12 Mar 2015

Terry Pratchett dies aged 66 after Alzheimer’s battle

Author Sir Terry Pratchett dies aged 66. The author announced in 2007 that he was suffering from early-onset Alzheimer’s.

Terry Prachett announced in 2007 that he was suffering from early-onset Alzheimer’s. He is most famous for his series Discworld, the first novel of which was released in 1983.

As one of the UK’s best known novelists, he has sold over 85 million books worldwide. He was awarded an OBE in 1998 and knighted in 2009.

It’s not worth doing something unless someone, somewhere, would much rather you weren’t doing it Terry Pratchett

A statement on Sir Terry’s Facebook page said: “It is with immeasurable sadness that we announce that author Sir Terry Pratchett has died. The world has lost one of its brightest, sharpest minds. Rest in peace Sir Terry Pratchett.”

‘Writing sustained him’

His publisher said Sir Terry had died with his family around him.

Larry Finlay, managing director at Transworld Publishers, said: “The world has lost one of its brightest, sharpest minds.

“In over 70 books, Terry enriched the planet like few before him. As all who read him know, Discworld was his vehicle to satirize this world: he did so brilliantly, with great skill, enormous humour and constant invention.”

“Terry faced his Alzheimer’s disease (an ’embuggerance’, as he called it) publicly and bravely,” he added.

“Over the last few years, it was his writing that sustained him. His legacy will endure for decades to come.

“My sympathies go out to Terry’s wife Lyn, their daughter Rhianna, to his close friend Rob Wilkins, and to all closest to him.”

Above: Terry Pratchett speaks to Jon Snow in December 2013

He added that despite the diagnosis, Pratchett continued to write. He completed his last book, a new Discworld novel, in the summer of 2014, before succumbing to the final stages of the disease.

A post on his official Twitter page said simply “The End”.

Towards the end of his life, Pratchett had used his fame and wealth to campaign for a greater awareness of dementia and assisted dying.

In 2011, he featured in a documentary about suicide. He followed a man with motor neurone disease to the Dignitas clinic in Switzerland to see him take a lethal dose of barbiturates.

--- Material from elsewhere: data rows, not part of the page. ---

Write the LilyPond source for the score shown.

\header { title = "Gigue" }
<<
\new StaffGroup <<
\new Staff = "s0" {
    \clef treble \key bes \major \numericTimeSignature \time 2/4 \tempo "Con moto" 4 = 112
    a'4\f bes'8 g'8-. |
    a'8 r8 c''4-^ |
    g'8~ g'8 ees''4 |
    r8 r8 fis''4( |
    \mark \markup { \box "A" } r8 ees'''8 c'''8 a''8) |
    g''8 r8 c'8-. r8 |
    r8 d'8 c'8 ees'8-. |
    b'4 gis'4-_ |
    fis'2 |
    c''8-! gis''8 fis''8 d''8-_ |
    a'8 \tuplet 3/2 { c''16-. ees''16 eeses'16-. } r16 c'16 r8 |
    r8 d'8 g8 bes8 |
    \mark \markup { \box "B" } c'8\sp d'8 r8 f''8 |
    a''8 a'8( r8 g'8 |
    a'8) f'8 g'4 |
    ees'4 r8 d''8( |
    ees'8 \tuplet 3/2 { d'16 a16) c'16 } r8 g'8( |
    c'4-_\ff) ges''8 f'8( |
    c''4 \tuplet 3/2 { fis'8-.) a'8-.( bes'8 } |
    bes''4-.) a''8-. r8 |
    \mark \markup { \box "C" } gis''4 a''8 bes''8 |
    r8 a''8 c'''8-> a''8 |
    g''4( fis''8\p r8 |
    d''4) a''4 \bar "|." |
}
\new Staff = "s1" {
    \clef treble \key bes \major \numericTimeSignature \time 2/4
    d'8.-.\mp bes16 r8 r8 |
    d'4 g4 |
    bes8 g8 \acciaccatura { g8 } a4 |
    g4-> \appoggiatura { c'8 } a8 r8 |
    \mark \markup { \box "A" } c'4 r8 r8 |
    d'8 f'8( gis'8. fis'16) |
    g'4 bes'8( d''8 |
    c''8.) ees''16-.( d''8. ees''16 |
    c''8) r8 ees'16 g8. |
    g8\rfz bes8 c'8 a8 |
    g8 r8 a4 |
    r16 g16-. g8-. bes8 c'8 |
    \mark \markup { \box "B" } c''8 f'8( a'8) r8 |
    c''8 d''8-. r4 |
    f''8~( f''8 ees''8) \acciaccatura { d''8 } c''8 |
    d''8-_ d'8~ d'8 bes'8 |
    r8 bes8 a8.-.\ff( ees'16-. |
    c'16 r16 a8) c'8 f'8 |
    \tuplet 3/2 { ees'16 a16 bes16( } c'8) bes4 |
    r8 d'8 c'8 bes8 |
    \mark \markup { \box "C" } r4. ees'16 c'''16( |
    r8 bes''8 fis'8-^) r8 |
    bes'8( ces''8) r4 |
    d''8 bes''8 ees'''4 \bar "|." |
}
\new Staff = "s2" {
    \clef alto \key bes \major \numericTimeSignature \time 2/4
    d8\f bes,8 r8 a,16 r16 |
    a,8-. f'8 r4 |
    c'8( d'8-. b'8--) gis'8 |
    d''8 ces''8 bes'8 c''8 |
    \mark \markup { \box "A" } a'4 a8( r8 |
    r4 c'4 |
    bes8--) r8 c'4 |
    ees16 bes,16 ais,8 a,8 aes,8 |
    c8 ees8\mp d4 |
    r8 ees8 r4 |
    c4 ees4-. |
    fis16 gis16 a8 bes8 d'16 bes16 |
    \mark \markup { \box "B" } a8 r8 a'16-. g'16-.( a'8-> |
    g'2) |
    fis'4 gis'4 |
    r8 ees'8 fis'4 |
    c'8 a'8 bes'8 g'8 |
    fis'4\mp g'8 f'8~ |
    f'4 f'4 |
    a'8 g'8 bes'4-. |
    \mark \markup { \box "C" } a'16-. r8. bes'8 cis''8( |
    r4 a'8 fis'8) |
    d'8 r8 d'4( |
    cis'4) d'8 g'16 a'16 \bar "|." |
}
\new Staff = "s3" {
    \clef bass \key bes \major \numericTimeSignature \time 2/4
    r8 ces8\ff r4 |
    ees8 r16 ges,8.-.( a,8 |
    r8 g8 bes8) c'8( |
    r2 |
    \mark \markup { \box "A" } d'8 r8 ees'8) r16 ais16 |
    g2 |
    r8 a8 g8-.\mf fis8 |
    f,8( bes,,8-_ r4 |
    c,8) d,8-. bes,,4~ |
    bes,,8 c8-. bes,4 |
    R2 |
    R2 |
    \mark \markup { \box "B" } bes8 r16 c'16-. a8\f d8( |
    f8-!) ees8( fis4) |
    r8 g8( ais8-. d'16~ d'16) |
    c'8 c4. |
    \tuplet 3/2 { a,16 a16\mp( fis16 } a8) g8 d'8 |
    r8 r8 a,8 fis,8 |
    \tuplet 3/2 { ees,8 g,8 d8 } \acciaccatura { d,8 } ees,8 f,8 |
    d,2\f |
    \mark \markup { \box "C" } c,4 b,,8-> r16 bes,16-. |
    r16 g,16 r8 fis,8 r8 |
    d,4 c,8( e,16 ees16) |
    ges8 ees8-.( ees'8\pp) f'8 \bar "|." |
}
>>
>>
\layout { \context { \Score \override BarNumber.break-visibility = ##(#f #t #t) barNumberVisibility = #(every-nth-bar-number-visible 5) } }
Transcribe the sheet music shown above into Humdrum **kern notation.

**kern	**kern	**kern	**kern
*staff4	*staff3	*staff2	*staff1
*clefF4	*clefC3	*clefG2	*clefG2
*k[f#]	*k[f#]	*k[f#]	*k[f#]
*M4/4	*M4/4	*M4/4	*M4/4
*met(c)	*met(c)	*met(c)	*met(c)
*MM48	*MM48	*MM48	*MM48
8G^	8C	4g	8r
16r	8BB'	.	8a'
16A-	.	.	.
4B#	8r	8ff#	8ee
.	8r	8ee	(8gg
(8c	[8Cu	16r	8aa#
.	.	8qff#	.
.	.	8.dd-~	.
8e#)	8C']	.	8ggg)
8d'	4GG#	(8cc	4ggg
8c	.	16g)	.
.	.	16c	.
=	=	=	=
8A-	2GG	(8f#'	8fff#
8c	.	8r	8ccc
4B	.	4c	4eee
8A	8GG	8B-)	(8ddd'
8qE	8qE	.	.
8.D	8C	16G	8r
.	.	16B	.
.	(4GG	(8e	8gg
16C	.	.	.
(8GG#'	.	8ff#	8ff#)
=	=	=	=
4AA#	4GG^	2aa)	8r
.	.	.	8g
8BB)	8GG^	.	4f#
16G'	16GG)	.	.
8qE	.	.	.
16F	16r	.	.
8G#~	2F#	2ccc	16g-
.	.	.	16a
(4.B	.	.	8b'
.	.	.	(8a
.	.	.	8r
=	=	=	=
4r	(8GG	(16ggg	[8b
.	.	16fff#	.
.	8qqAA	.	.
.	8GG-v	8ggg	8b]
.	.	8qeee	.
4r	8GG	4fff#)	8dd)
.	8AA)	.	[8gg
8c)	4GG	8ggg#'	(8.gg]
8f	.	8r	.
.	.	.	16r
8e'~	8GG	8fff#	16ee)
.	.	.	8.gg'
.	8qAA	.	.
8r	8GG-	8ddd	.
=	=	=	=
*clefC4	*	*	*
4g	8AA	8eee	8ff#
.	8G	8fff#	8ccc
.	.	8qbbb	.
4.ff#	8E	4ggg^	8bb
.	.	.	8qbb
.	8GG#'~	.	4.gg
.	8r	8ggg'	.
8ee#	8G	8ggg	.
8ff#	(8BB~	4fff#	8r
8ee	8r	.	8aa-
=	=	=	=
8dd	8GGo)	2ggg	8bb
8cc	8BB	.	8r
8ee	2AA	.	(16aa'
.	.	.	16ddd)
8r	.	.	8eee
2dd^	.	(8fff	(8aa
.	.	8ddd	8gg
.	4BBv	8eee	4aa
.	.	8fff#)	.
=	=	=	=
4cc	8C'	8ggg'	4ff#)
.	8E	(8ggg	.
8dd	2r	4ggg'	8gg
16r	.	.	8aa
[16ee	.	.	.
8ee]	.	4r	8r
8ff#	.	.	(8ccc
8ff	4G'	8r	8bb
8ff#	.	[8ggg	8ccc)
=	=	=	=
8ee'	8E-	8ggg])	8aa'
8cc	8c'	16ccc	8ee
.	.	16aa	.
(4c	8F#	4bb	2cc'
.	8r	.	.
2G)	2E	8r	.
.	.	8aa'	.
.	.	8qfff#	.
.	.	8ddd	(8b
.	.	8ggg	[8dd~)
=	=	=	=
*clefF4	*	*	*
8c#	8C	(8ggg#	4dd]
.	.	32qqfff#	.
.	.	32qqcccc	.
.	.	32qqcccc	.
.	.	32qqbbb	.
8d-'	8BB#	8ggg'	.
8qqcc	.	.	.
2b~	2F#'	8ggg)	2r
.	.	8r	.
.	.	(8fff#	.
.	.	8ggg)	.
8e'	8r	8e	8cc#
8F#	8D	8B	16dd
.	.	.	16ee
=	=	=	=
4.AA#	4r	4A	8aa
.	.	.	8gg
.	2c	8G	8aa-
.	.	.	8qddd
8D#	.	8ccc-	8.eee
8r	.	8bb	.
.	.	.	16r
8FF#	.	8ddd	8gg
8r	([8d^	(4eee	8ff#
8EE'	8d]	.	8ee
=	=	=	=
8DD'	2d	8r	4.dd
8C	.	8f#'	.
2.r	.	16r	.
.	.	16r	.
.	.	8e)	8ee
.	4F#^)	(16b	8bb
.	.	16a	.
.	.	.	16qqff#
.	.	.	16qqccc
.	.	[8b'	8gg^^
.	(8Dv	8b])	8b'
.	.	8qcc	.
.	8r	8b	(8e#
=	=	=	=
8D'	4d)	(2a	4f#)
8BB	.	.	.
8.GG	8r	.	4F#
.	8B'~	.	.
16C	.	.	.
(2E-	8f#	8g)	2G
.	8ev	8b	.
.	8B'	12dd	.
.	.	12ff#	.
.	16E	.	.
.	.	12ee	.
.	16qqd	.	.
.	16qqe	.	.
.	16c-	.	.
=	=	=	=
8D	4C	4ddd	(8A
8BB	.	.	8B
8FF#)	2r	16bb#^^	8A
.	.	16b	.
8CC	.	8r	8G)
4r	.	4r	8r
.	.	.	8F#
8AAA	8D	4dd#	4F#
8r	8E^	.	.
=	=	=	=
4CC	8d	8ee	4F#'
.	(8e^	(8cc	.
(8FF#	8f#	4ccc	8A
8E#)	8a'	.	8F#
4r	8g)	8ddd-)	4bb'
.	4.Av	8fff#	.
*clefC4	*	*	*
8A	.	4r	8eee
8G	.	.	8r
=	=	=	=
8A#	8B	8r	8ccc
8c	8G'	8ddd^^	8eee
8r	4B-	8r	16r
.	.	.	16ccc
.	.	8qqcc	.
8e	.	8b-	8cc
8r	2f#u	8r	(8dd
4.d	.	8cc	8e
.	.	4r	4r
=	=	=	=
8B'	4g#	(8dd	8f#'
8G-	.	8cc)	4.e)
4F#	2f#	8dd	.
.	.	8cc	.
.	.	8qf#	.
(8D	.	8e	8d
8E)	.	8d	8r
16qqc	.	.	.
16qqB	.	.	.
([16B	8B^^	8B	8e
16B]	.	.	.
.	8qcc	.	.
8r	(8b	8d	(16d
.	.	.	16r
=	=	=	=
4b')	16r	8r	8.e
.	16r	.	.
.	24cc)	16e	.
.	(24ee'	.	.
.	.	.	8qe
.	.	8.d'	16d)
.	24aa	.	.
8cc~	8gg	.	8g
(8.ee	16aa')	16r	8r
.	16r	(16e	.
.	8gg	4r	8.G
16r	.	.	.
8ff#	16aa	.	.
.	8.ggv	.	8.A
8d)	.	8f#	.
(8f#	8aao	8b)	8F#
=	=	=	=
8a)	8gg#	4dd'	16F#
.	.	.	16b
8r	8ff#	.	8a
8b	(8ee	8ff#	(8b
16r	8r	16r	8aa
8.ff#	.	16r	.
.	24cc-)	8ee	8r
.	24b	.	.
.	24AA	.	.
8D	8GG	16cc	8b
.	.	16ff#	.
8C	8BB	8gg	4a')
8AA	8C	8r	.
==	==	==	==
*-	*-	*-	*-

Sir Terry’s coat of arms echoed his activism on the right to die, bearing the refrain “Don’t fear the reaper”.

Asked why he wanted to make the film, he said it was because he was “appalled” at the state of the law.

A year earlier, he had used the prestigious Richard Dimbleby Lecture to call for assisted suicide to be legalised.

Sarah Wootton, chief executive of Dignity in Dying, said Pratchett was fond of saying “It’s time we learned to be as good at dying as we are at living”.

“His brave approach to confronting issues of death, including his own, was a heartfelt demonstration of dignity,” she added.

Alzheimer’s Society chief executive Jeremy Hughes said Sir Terry had “fundamentally changed the way dementia is seen and understood” and that he was “the most passionate of campaigners to bring change” who was determined to reduce the stigma of dementia.

Thinking of how he would remember Sir Terry, he said: “Shouting from the rooftops about the absurdity of how little funding dementia research receives, and fighting for good quality dementia care, he was and will remain the truest of champions for people with the condition.”